German pension fund Bayerische Versorgungskammer (BVK) has increased its exposure to the core London development market through a new loan originated by Deutsche Asset Management.
The £55 million (€60 million) facility is understood to have been provided though the €750 million real estate debt mandate awarded by BVK to Deutsche AM last November as part of a new separate account strategy which sees the pension fund invest in real estate through equity and debt.
The loan will finance the redevelopment of 22 Hanover Square, in London’s Mayfair district, into a five-star boutique hotel, plus luxury apartments and ground-floor retail, to be delivered by developer Clivedale.
Deutsche AM declined to provide further details of the financing, although Real Estate Capital understands the loan has a relatively short term. Deutsche AM’s entire European real estate debt business held €1.25 billion in assets under management as of July, when including loans written on behalf of BVK.
Prior to awarding the mandate to Deutsche AM, BVK had invested in one-off debt deals with several lending partners in the UK and US markets. The capital is structured as a fund and invests in stretched senior loans and subordinated loans in Europe and the US. Focused on large, high-quality assets, the fund’s blended target returns are in excess of 4 percent.

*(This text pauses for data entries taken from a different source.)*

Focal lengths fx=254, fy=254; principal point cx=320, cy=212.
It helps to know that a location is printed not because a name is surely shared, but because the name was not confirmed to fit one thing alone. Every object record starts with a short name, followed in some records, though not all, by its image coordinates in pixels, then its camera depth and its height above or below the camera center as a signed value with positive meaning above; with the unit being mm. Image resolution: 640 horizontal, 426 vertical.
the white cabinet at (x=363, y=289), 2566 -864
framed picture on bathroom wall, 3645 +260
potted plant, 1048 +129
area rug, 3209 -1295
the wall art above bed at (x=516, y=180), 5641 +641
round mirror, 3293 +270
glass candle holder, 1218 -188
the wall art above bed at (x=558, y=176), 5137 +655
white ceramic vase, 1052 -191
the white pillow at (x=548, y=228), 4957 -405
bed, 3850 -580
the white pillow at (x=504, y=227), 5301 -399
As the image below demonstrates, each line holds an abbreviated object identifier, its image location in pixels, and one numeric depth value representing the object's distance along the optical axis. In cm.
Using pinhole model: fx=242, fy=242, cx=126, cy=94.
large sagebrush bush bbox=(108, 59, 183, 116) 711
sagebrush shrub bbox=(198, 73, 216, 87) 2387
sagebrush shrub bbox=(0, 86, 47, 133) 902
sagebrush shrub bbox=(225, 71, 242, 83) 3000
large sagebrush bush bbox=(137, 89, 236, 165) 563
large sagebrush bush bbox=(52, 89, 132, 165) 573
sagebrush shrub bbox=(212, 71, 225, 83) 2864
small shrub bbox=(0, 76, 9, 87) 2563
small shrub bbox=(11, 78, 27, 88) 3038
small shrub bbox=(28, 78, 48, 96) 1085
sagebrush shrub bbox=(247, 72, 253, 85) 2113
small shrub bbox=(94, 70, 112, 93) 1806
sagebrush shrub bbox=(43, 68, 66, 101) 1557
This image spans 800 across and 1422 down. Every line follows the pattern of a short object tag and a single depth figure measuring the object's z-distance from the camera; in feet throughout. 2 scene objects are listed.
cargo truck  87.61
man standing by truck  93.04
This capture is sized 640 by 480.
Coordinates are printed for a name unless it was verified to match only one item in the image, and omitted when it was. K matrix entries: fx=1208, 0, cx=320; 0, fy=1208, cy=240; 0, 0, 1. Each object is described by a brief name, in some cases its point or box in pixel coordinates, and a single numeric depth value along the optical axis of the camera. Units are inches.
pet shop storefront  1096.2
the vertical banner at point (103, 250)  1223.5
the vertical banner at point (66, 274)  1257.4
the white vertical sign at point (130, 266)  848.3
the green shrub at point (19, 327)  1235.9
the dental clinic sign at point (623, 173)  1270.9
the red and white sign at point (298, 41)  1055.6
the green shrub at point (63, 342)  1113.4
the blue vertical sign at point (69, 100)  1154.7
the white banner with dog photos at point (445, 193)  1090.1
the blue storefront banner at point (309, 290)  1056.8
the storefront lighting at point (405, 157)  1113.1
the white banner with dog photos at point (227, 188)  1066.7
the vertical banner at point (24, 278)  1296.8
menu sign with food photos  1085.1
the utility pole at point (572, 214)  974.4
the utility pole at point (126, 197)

The prime Mayfair site is expected to benefit from the nearby construction of an underground station at Bond Street for London’s Crossrail network. Other recent deals written by Deutsche AM for the mandate include a May loan, alongside pbb Deutsche Pfandbriefbank, to provide £69 million to refinance a mixed-use block on London’s Savile Row for property investor Aerium. Deutsche AM provided a £25 million mezzanine facility on behalf of BVK.
BVK, which is Germany’s largest public pension fund, has significantly increased its exposure to real estate in the last year. In December 2016, Hines, acting for BVK, bought the Liffey Valley shopping mall near Dublin in a deal reported to value the asset at €630 million.
In July, Real Estate Capital’s sister title, PERE, reported that the €69 billion pension fund had awarded a €250 million separate account mandate to Universal-Investment, the Frankfurt-based investment manager, and GPEP, the Frankfurt-based asset manager, to invest in the retail sector. The separate account, BVK-Deutschland I-Immobilienfonds, is expected to be used to invest in supermarkets and retail centres throughout Germany, across the full range of risk strategies.
In October 2016, the pension fund awarded Universal-Investment a €3.6 billion mandate to invest in European and Asian residential and office assets. Earlier in 2016, it inked three further large mandates worth a combined €2.1 billion. In July, the firm handed Patrizia Immobilien, the Augsburg, Germany-based real estate investment manager, a €400 million cheque to create a pan-European residential property portfolio. Weeks earlier, the German pension fund had struck a deal with Finnish private equity fund CapMan to invest €400 million in Nordic residential markets.
In January 2016, BVK teamed up with the European arm of Houston-based fund manager Hines in launching a €1.3 billion separate account programme to invest in European high-street retail. In March this year, Hines made its eighth and ninth acquisitions on behalf of the BVK mandate. So far assets have been acquired in Denmark, Spain, Ireland, France and the UK.